Now that crime and violence have broken free from the ghetto, able to walk uptown, the alarm bells ring with greater urgency than when Horatio was young, when they were the preserve of the poor. Life is cheap in the ghetto. One’s good name is lumped in with hoodlums. Horatio knows this all too well. As a lover of history, our political tribalism reminded him of the colonial forces that were at work in the early days of Jamaica. We now have a type of neocolonialism, one of “divide and conquer”, in the vein of the old European powers. What they were unable to achieve by defeating our ancestors they were able to do through a home grown “fifth column”, possessing small minds and unbridled greed — turning brother against brother.  

Politicians prescribe band-aids for deep-seated problems. Their policies tinker but do not transform, with just enough money expended to imply progress, but with the lion’s share going into their pockets. One such “solution”, is their call for a break with our colonial past in respect to our style of governance. Diverting legal appeals from the British Privy Council to the Caribbean Court of Justice, for example, has its place, if for no other reason than its positive psychological effects. But we need something positive, transformative and lasting. What they have been asking for is palliative. Morphing from Governor General into a constitutional President is not likely to solve fundamental problems.
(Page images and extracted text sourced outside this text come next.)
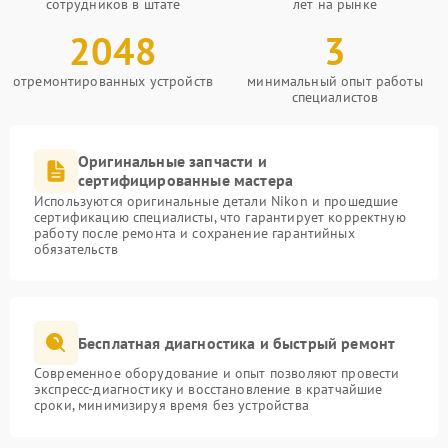
сотрудников в штате
лет на рынке
2048
3
отремонтированных устройств
минимальный опыт работы
специалистов
Оригинальные запчасти и
сертифицированные мастера
Используются оригинальные детали Nikon и прошедшие
сертификацию специалисты, что гарантирует корректную
работу после ремонта и сохранение гарантийных
обязательств
Бесплатная диагностика и быстрый ремонт
Современное оборудование и опыт позволяют провести
экспресс-диагностику и восстановление в кратчайшие
сроки, минимизируя время без устройства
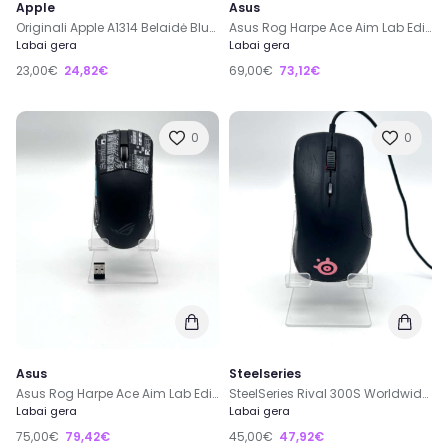
Apple
Asus
Originali Apple A1314 Belaidė Bluetooth Slim Klaviatūra
Asus Rog Harpe Ace Aim Lab Edition Wireless Gaming Pelė
Labai gera
Labai gera
23,00€
24,82€
69,00€
73,12€
0
0
Asus
Steelseries
Asus Rog Harpe Ace Aim Lab Edition Wireless Gaming Pelė
SteelSeries Rival 300S Worldwide Gaming Laidinė Pelė
Labai gera
Labai gera
75,00€
79,42€
45,00€
47,92€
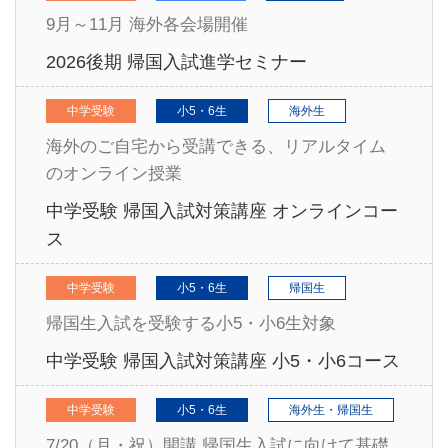
9月～11月 海外各会場開催
2026後期 帰国入試進学セミナー
中学受験
小5・6生
海外生
海外のご自宅から受講できる、リアルタイム
のオンライン授業
中学受験 帰国入試対策講座 オンラインコー
ス
中学受験
小5・6生
帰国生
帰国生入試を受験する小5・小6生対象
中学受験 帰国入試対策講座 小5・小6コース
中学受験
小5・6生
海外生・帰国生
7/20（月・祝）開講 帰国生入試に向けて基礎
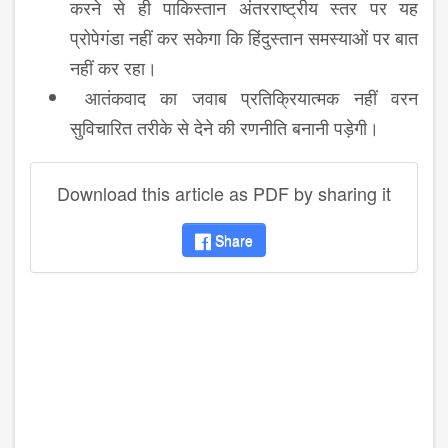
करने से ही पाकिस्तान अंतरराष्ट्रीय स्तर पर यह
प्रोपेगंडा नहीं कर सकेगा कि हिंदुस्तान समस्याओं पर बात
नहीं कर रहा।
आतंकवाद का जवाब प्रतिक्रियात्मक नहीं वरन
सुविचारित तरीके से देने की रणनीति बनानी पड़ेगी।
Download this article as PDF by sharing it
Share
disqus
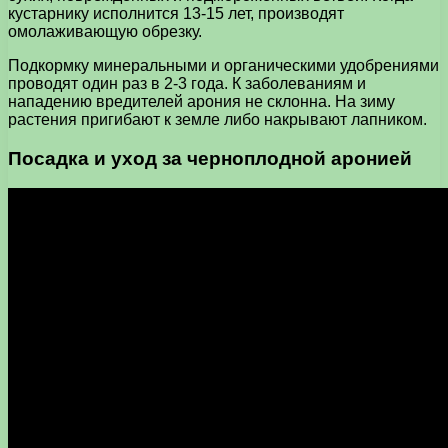
кустарнику исполнится 13-15 лет, производят
омолаживающую обрезку.
Подкормку минеральными и органическими удобрениями
проводят один раз в 2-3 года. К заболеваниям и
нападению вредителей арония не склонна. На зиму
растения пригибают к земле либо накрывают лапником.
Посадка и уход за черноплодной аронией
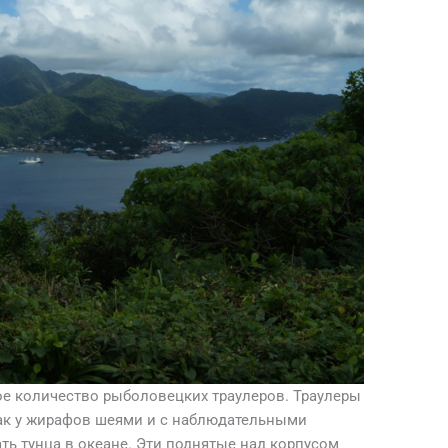
шое количество рыболовецких траулеров. Траулеры
ак у жирафов шеями и с наблюдательными
ть тунца в океане. Эти поднятые над корпусом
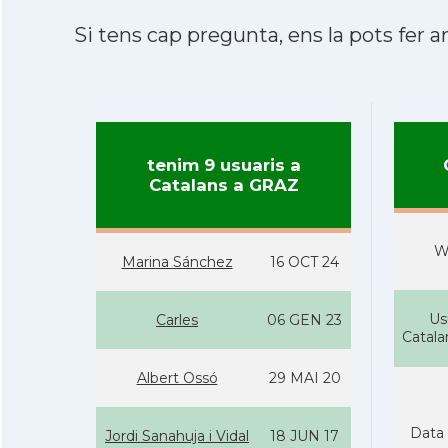
Si tens cap pregunta, ens la pots fer ar
tenim 9 usuaris a
Catalans a GRAZ
W
Marina Sánchez
16 OCT 24
Us
Carles
06 GEN 23
Catal
Albert Ossó
29 MAI 20
Data 
Jordi Sanahuja i Vidal
18 JUN 17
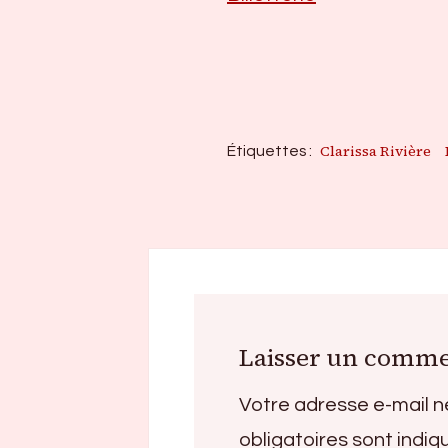
Clarissa Rivière
Étiquettes :
Laisser un comme
Votre adresse e-mail n
obligatoires sont indi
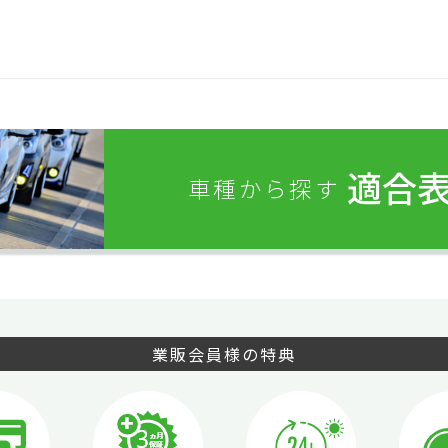
適合
車種から探す
業販会員様の特典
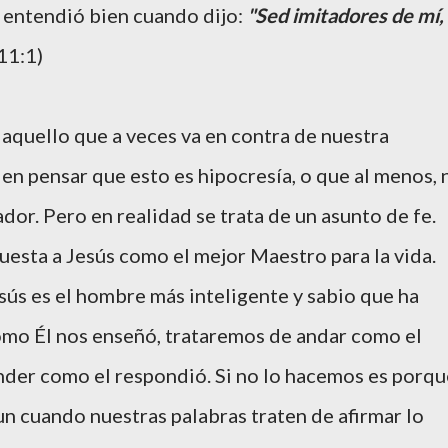
o entendió bien cuando dijo:
"Sed imitadores de mí,
11:1)
 aquello que a veces va en contra de nuestra
en pensar que esto es hipocresía, o que al menos, 
or. Pero en realidad se trata de un asunto de fe.
uesta a Jesús como el mejor Maestro para la vida.
ús es el hombre más inteligente y sabio que ha
como Él nos enseñó, trataremos de andar como el
nder como el respondió. Si no lo hacemos es porqu
aun cuando nuestras palabras traten de afirmar lo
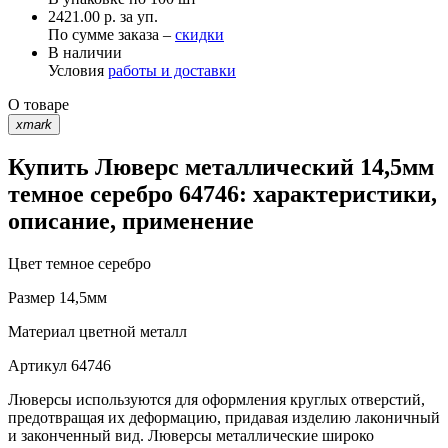
2421.00 р. за уп.
По сумме заказа –
скидки
В наличии
Условия
работы и доставки
О товаре
xmark
Купить Люверс металлический 14,5мм
темное серебро 64746: характеристики,
описание, применение
Цвет
темное серебро
Размер
14,5мм
Материал
цветной металл
Артикул
64746
Люверсы используются для оформления круглых отверстий,
предотвращая их деформацию, придавая изделию лаконичный
и законченный вид. Люверсы металлические широко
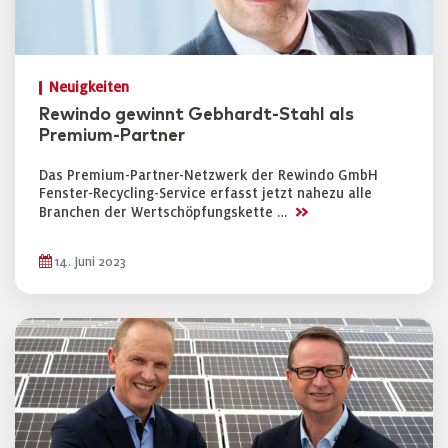
Neuigkeiten
Rewindo gewinnt Gebhardt-Stahl als
Premium-Partner
Das Premium-Partner-Netzwerk der Rewindo GmbH
Fenster-Recycling-Service erfasst jetzt nahezu alle
>>
Branchen der Wertschöpfungskette …
14. Juni 2023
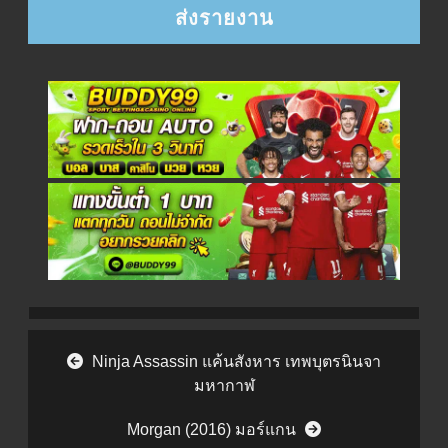
Post navigation
Ninja Assassin แค้นสังหาร เทพบุตรนินจา
มหากาฬ
Morgan (2016) มอร์แกน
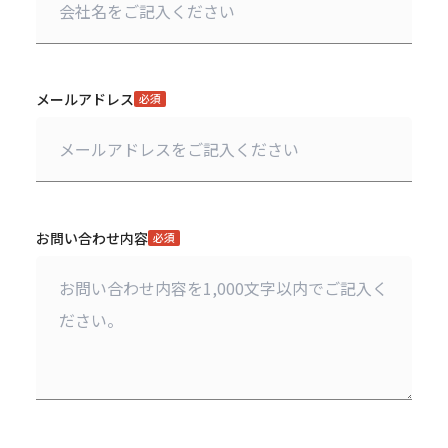
メールアドレス
必須
お問い合わせ内容
必須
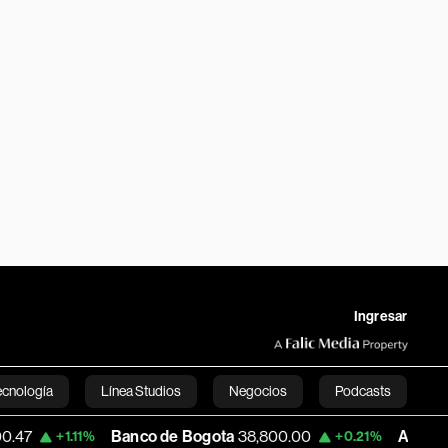
Ingresar
ecnología
Línea Studios
Negocios
Podcasts
Banco de Bogota
38,800.00
Apple
303.27
1.11%
+0.21%
English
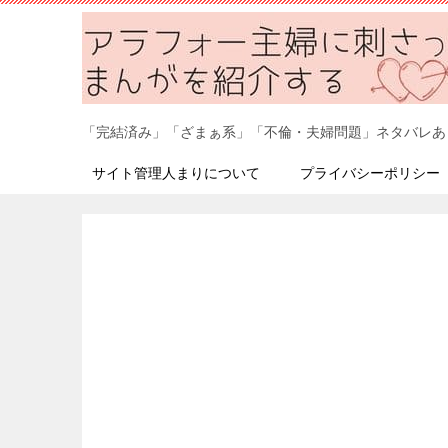
「完結済み」「ざまぁ系」「不倫・夫婦問題」ネタバレあ
サイト管理人まりについて
プライバシーポリシー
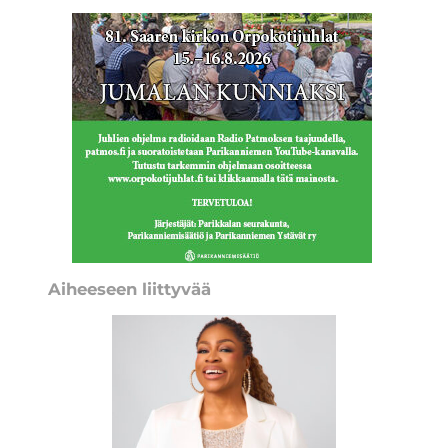
Aiheeseen liittyvää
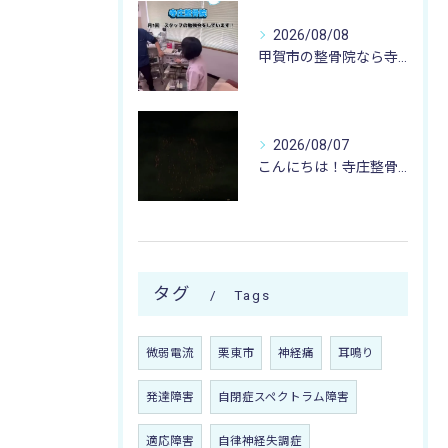
2026/08/08
甲賀市の整骨院なら寺庄整骨院へ🚴🏻‍♂️
2026/08/07
こんにちは！寺庄整骨院のスタッフです♪
タグ
Tags
微弱電流
栗東市
神経痛
耳鳴り
発達障害
自閉症スペクトラム障害
適応障害
自律神経失調症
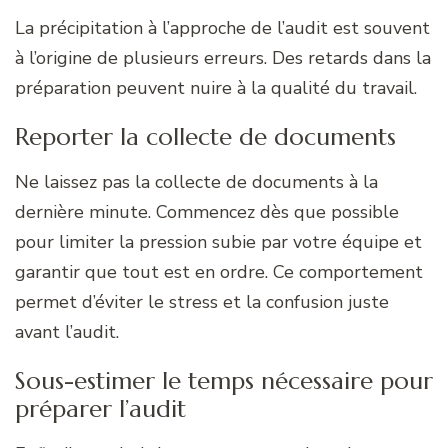
La précipitation à l’approche de l’audit est souvent
à l’origine de plusieurs erreurs. Des retards dans la
préparation peuvent nuire à la qualité du travail.
Reporter la collecte de documents
Ne laissez pas la collecte de documents à la
dernière minute. Commencez dès que possible
pour limiter la pression subie par votre équipe et
garantir que tout est en ordre. Ce comportement
permet d’éviter le stress et la confusion juste
avant l’audit.
Sous-estimer le temps nécessaire pour
préparer l’audit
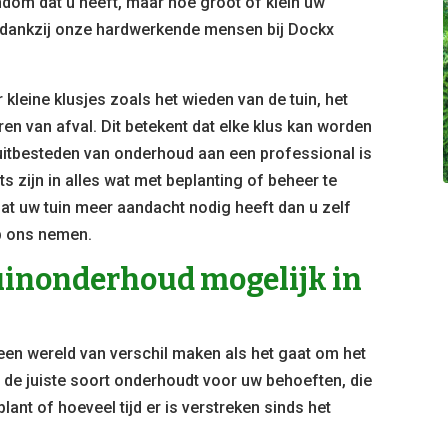
ndom dat u heeft, maar hoe groot of klein uw
ar dankzij onze hardwerkende mensen bij Dockx
kleine klusjes zoals het wieden van de tuin, het
n van afval. Dit betekent dat elke klus kan worden
 uitbesteden van onderhoud aan een professional is
ts zijn in alles wat met beplanting of beheer te
at uw tuin meer aandacht nodig heeft dan u zelf
op ons nemen.
tuinonderhoud mogelijk in
 een wereld van verschil maken als het gaat om het
u de juiste soort onderhoudt voor uw behoeften, die
plant of hoeveel tijd er is verstreken sinds het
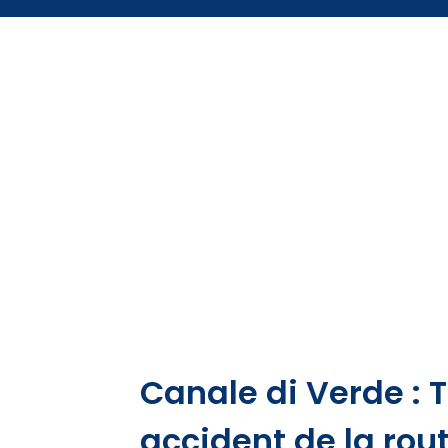
Canale di Verde : 
accident de la rou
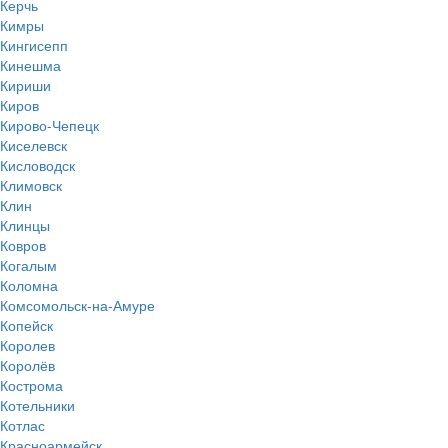
Керчь
Кимры
Кингисепп
Кинешма
Кириши
Киров
Кирово-Чепецк
Киселевск
Кисловодск
Климовск
Клин
Клинцы
Ковров
Когалым
Коломна
Комсомольск-на-Амуре
Копейск
Королев
Королёв
Кострома
Котельники
Котлас
Красноармейск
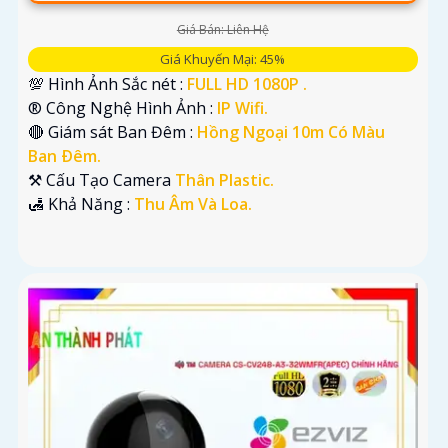
Giá Bán: Liên Hệ
Giá Khuyến Mại: 45%
💯 Hình Ảnh Sắc nét :
FULL HD 1080P .
®️ Công Nghệ Hình Ảnh :
IP Wifi.
🔴 Giám sát Ban Đêm :
Hồng Ngoại 10m Có Màu
Ban Ðêm.
⚒ Cấu Tạo Camera
Thân Plastic.
️🛃 Khả Năng :
Thu Âm Và Loa.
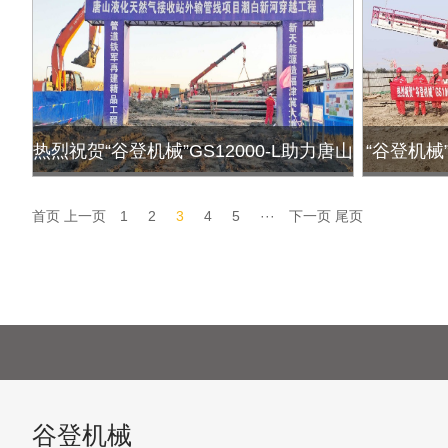
热烈祝贺“谷登机械”GS12000-L助力唐山
“谷登机械”
LNG外输管线项目Φ1422mm × 1320m
家管网Φ1
首页
上一页
1
2
3
4
5
···
下一页
尾页
潮白新河定向钻穿越成功！
谷登机械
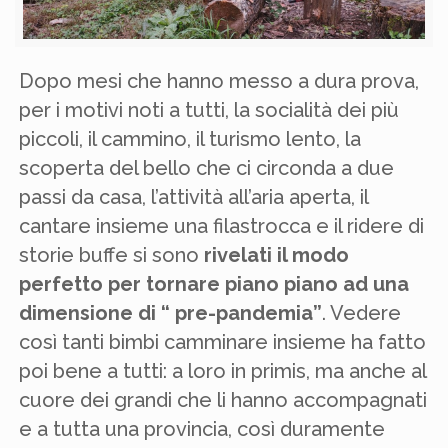
Dopo mesi che hanno messo a dura prova,
per i motivi noti a tutti, la socialità dei più
piccoli, il cammino, il turismo lento, la
scoperta del bello che ci circonda a due
passi da casa, l’attività all’aria aperta, il
cantare insieme una filastrocca e il ridere di
storie buffe si sono
rivelati il modo
perfetto per tornare piano piano ad una
dimensione di “ pre-pandemia”
. Vedere
così tanti bimbi camminare insieme ha fatto
poi bene a tutti: a loro in primis, ma anche al
cuore dei grandi che li hanno accompagnati
e a tutta una provincia, così duramente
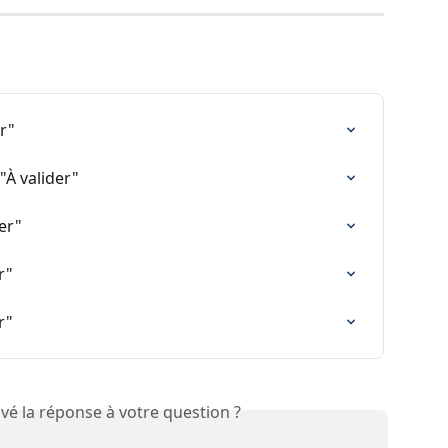
er"
"À valider"
er"
r"
r"
vé la réponse à votre question ?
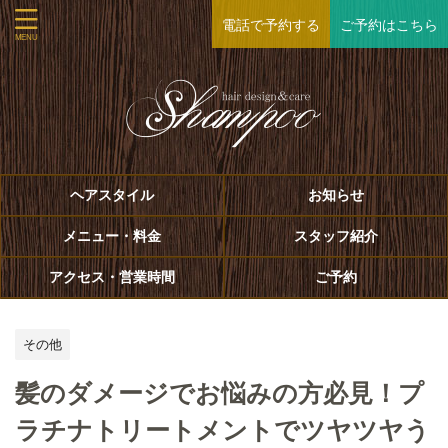
電話で予約する
ご予約はこちら
ヘアスタイル
お知らせ
メニュー・料金
スタッフ紹介
アクセス・営業時間
ご予約
その他
髪のダメージでお悩みの方必見！プ
ラチナトリートメントでツヤツヤう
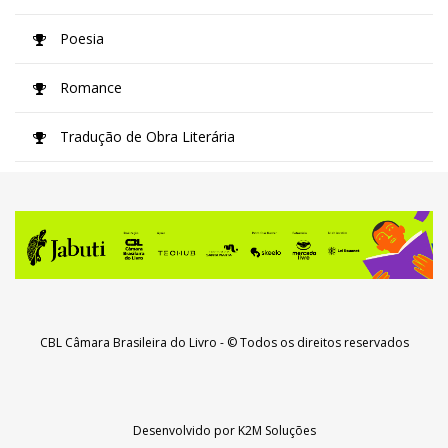
Poesia
Romance
Tradução de Obra Literária
CBL Câmara Brasileira do Livro
- © Todos os direitos reservados
Desenvolvido por
K2M Soluções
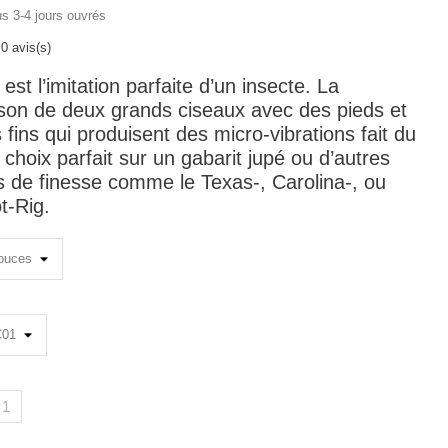
us 3-4 jours ouvrés
0 avis(s)
st l’imitation parfaite d’un insecte. La
son de deux grands ciseaux avec des pieds et
 fins qui produisent des micro-vibrations fait du
hoix parfait sur un gabarit jupé ou d’autres
 de finesse comme le Texas-, Carolina-, ou
t-Rig.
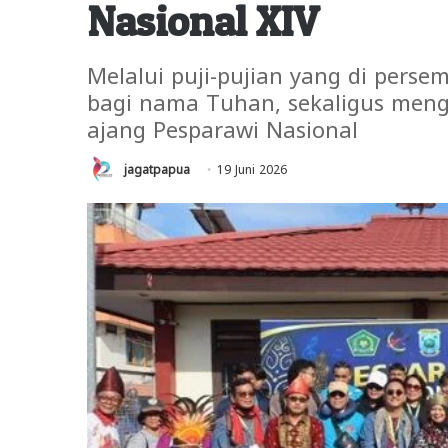
Nasional XIV
Melalui puji-pujian yang di per
bagi nama Tuhan, sekaligus men
ajang Pesparawi Nasional
jagatpapua
19 Juni 2026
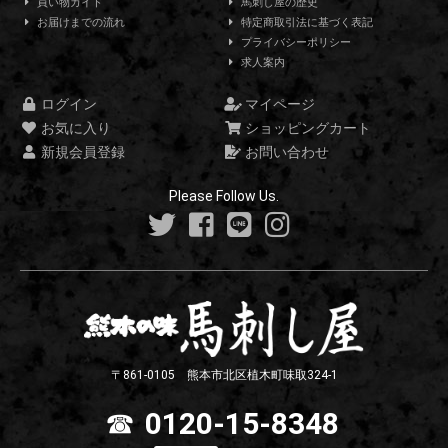
買い物ガイド
馬刺し屋の歴史
お届けまでの流れ
特定商取引法に基づく表記
プライバシーポリシー
求人案内
ログイン
マイページ
お気に入り
ショッピングカート
新規会員登録
お問い合わせ
Please Follow Us.
〒861-0105 熊本市北区植木町味取324-1
☎
0120-15-8348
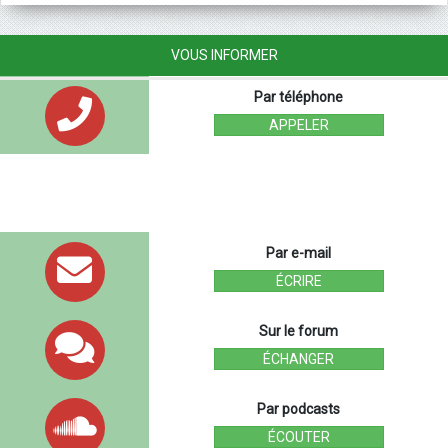
VOUS INFORMER
Par téléphone
APPELER
Par e-mail
ÉCRIRE
Sur le forum
ÉCHANGER
Par podcasts
ÉCOUTER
We need an excision done on our political system and on attitudes which shaped it and are being shaped by it. Against crime, discrimination, economic privation, and corruption we have been looking at the effects experienced downstream which were brought about by pollutants thrown in upstream. But, how do we effect change with the foxes guarding the henhouse? Will another general election achieve this? Could the institution of laws to deal with the behaviour of politicians as capital crimes work? Are more police personnel the solution? If so, wouldn’t, or shouldn’t crime have been under control by now? Is telling our children to avoid violence enough?  

Our motto, “Out of Many, One People”, is clearly aspirational. Many could argue that it has no basis in reality. Classism is still evident, and the concerns of racial and ethnic inferiority, bred by colonialism, have not gone into remission. Crime is still on the rise, and to do nothing is not an option. These vexing concerns should not be met with cynicism. Old habits die hard. Attitudes instilled and practised for centuries will not vanish in a few decades. But when those who hold the levers of power exploit them, then their actions must be treated, severely, as treason.